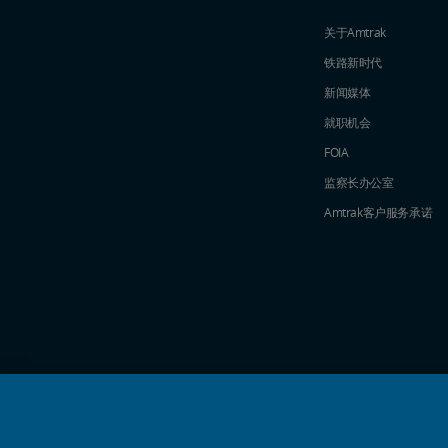
关于Amtrak
铁路新时代
新闻媒体
就职机会
FOIA
监察长办公室
Amtrak​​​​​​​客户服务承诺
社交媒体偶像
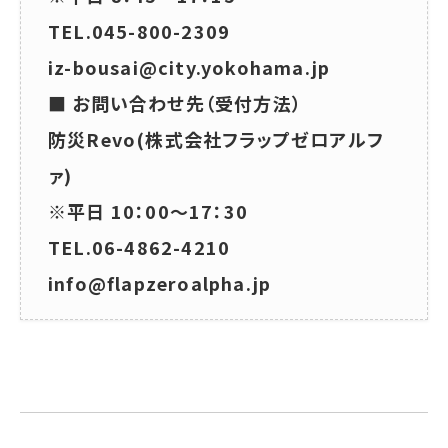
TEL.045-800-2309
iz-bousai@city.yokohama.jp
■ お問い合わせ先（受付方法）
防災Revo(株式会社フラップゼロアルフ
ァ)
※平日 10：00～17：30
TEL.06-4862-4210
info@flapzeroalpha.jp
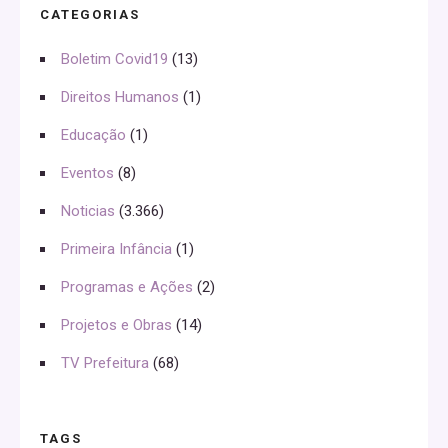
CATEGORIAS
Boletim Covid19
(13)
Direitos Humanos
(1)
Educação
(1)
Eventos
(8)
Noticias
(3.366)
Primeira Infância
(1)
Programas e Ações
(2)
Projetos e Obras
(14)
TV Prefeitura
(68)
TAGS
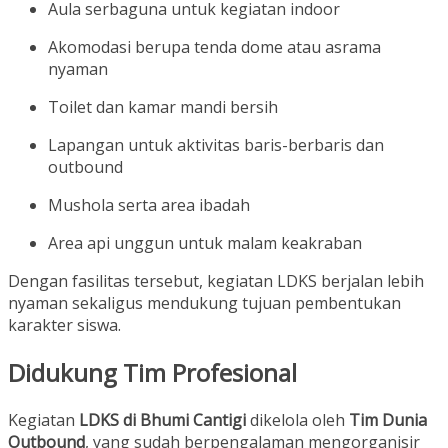
Aula serbaguna untuk kegiatan indoor
Akomodasi berupa tenda dome atau asrama
nyaman
Toilet dan kamar mandi bersih
Lapangan untuk aktivitas baris-berbaris dan
outbound
Mushola serta area ibadah
Area api unggun untuk malam keakraban
Dengan fasilitas tersebut, kegiatan LDKS berjalan lebih
nyaman sekaligus mendukung tujuan pembentukan
karakter siswa.
Didukung Tim Profesional
Kegiatan
LDKS di Bhumi Cantigi
dikelola oleh
Tim Dunia
Outbound
, yang sudah berpengalaman mengorganisir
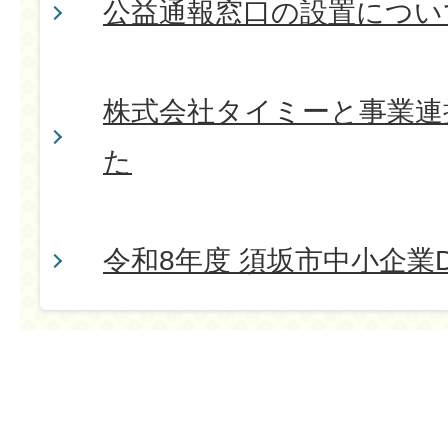
公益通報窓口の設置につい
株式会社タイミーと事業連
た
令和8年度 須坂市中小企業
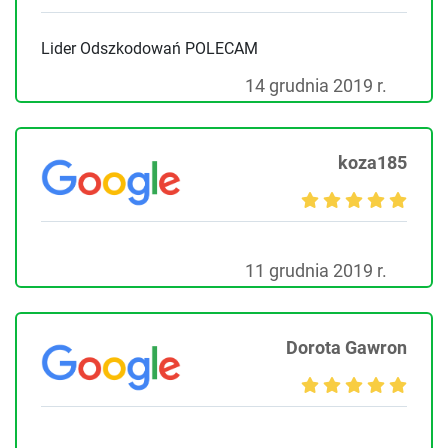
Lider Odszkodowań POLECAM
14 grudnia 2019 r.
koza185
11 grudnia 2019 r.
Dorota Gawron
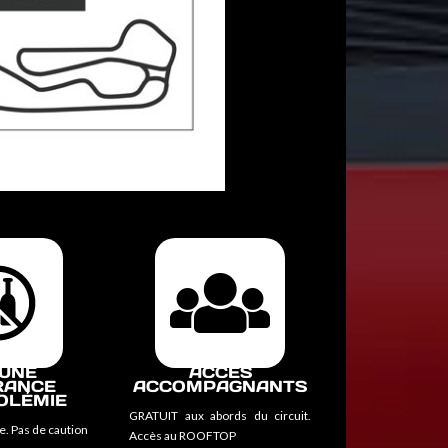
UNE
ACCÈS
RANCE
ACCOMPAGNANTS
OLÉMIE
GRATUIT aux abords du circuit.
e. Pas de caution
Accès au ROOFTOP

> [Task item] Filter the records down to the lines that contain the string "LDKS", and copy those lines.

> [Output below]
Dengan fasilitas tersebut, kegiatan LDKS berjalan lebih
LDKS di Bhumi Cantigi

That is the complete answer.